───── DATA FOR PROCESSING
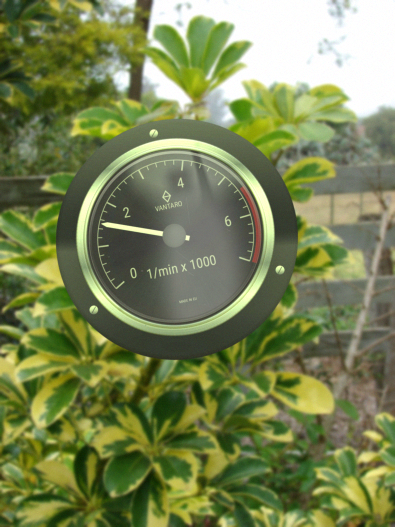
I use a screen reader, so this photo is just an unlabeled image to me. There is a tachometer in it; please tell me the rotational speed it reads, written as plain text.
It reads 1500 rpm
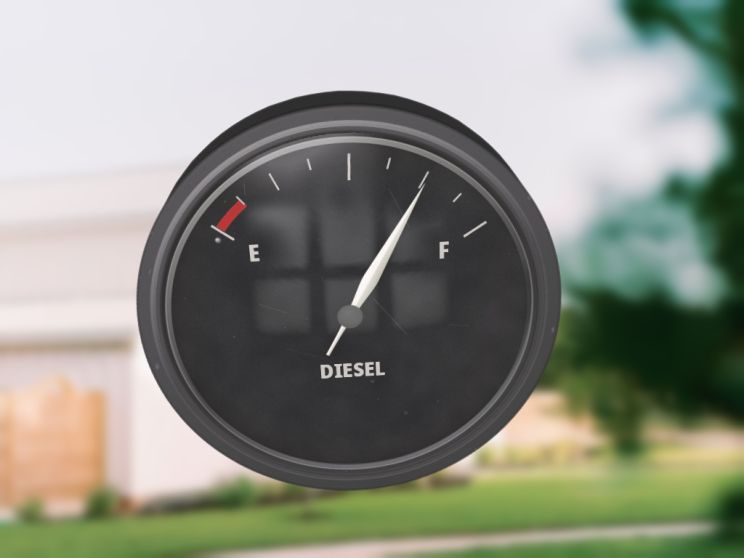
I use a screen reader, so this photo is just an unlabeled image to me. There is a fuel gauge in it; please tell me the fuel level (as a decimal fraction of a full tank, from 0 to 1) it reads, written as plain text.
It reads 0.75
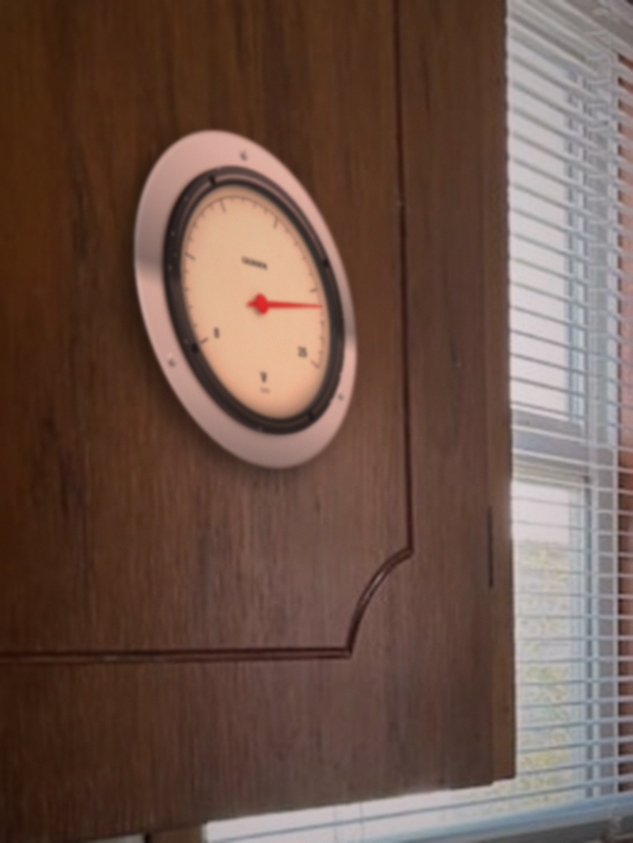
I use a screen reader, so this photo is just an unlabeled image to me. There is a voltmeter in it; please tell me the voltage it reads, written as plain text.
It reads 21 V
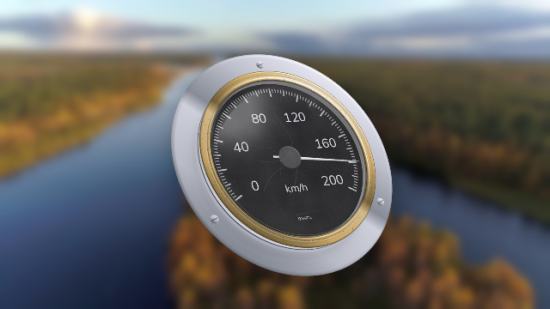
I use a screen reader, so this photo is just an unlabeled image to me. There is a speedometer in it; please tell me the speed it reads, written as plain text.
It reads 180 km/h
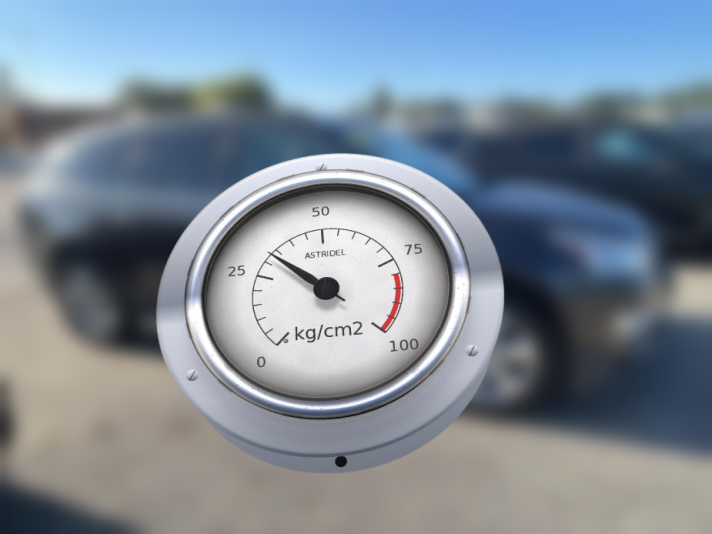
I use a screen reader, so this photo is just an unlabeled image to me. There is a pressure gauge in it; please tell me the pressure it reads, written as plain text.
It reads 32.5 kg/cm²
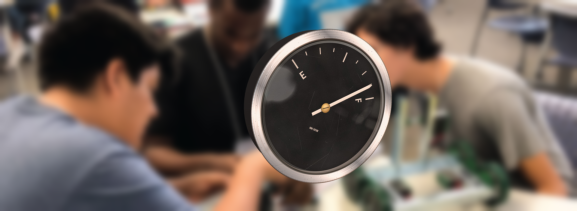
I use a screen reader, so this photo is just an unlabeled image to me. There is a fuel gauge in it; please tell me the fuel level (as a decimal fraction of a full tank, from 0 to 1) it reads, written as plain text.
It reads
──────────
───── DATA FOR PROCESSING
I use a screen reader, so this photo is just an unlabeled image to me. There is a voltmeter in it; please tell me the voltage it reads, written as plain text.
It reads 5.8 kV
──────────
───── DATA FOR PROCESSING
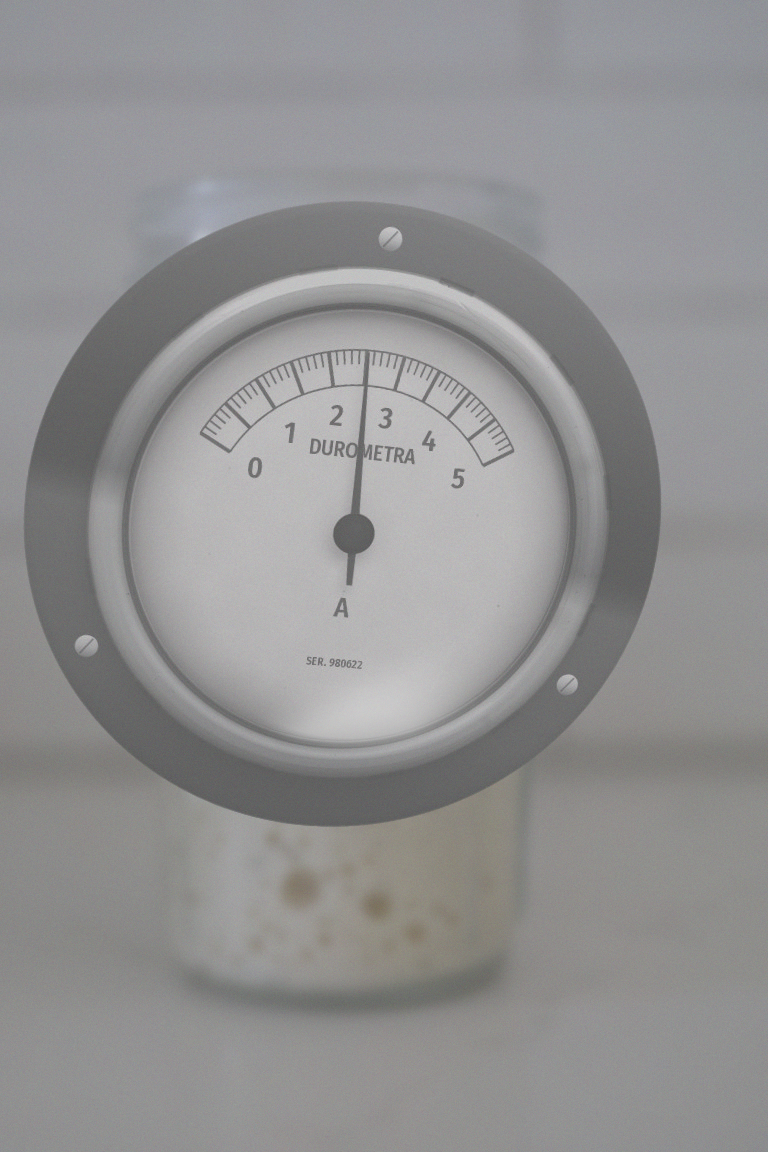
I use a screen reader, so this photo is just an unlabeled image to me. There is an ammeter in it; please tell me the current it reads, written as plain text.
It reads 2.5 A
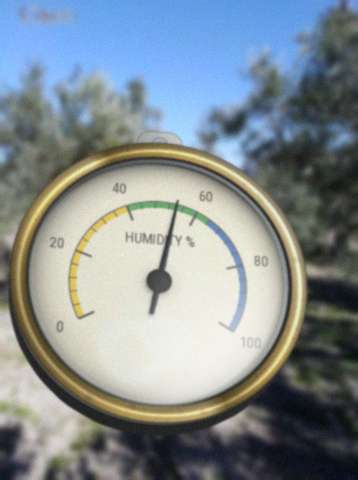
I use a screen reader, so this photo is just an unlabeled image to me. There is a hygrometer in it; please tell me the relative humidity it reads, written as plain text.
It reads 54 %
──────────
▶ **TASK TO CARRY OUT**: Retype the lines exactly, starting with the line containing "humidity it reads, written as plain text." and going on through the line containing "It reads 54 %".

▶ **TASK SOLUTION**:
I use a screen reader, so this photo is just an unlabeled image to me. There is a hygrometer in it; please tell me the relative humidity it reads, written as plain text.
It reads 54 %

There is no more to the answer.